Precisamos falar sobre saúde mental

Por Aline Rosa / Arte: Giovanna Figueiredo

É certo que todos os meses do ano têm a sua significativa importância, seja por ser o aniversário de alguém especial ou um marco importante como casamento, uma lembrança de um momento triste, a realização de um sonho, enfim, todos nós vamos construindo nossas memórias.

O mês de setembro costuma ser especialmente importante para os profissionais da saúde mental por ser considerado um mês de prevenção ao suicídio. Embora falar sobre a morte e a tristeza seja um tabu na nossa sociedade, venho fazer um convite para que façamos juntos uma reflexão sobre esse assunto.

Acredito que toda vez que a gente precisa de uma política pública ou data especial para lembramos de algo, simboliza que precisamos nos atentar para aquela coisa em questão.
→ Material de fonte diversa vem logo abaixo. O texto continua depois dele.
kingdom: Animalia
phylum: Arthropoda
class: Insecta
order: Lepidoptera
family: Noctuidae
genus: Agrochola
A saúde mental é um assunto que é considerado para muitos como tabu, pois a ideia de enlouquecer é algo que gera angústia para algumas pessoas e para outras a ideia de lidar com o lado “sombrio” da vida, seria uma forma de ingratidão diante tantas injustiças que acontecem por aí.

Um ponto relevante diante disso tudo, é que a nossa vida está automatizada e a pergunta: “Oi, tudo bem?” ganha cada vez mais respostas generalistas e rasas. De fato quantas pessoas importantes da sua vida você realmente sabe o que está acontecendo com elas? E quantas são as pessoas da sua vida que sabem como verdadeiramente você está?

O debate sobre a saúde mental ainda é visto como frescura para algumas pessoas, em especial no mundo tão desigual no qual vivemos e temos a impressão que reclamar de algo que não vai bem é quase um crime, visto que sempre tem alguém em uma situação pior do que a nossa.

Mas a construção de uma boa saúde mental perpassa para além do campo individual, perpassa por uma sociedade igualitária e proveniente de direitos humanos assegurados, por isso a escolha de governantes responsabilizados pelo bem estar social é aquele comprometido com saúde, moradia, educação, alimentação. Até porque como você vai conseguir descansar a cabeça em paz no travesseiro, sabendo que você não tem um bom emprego para pagar as contas básicas em casa?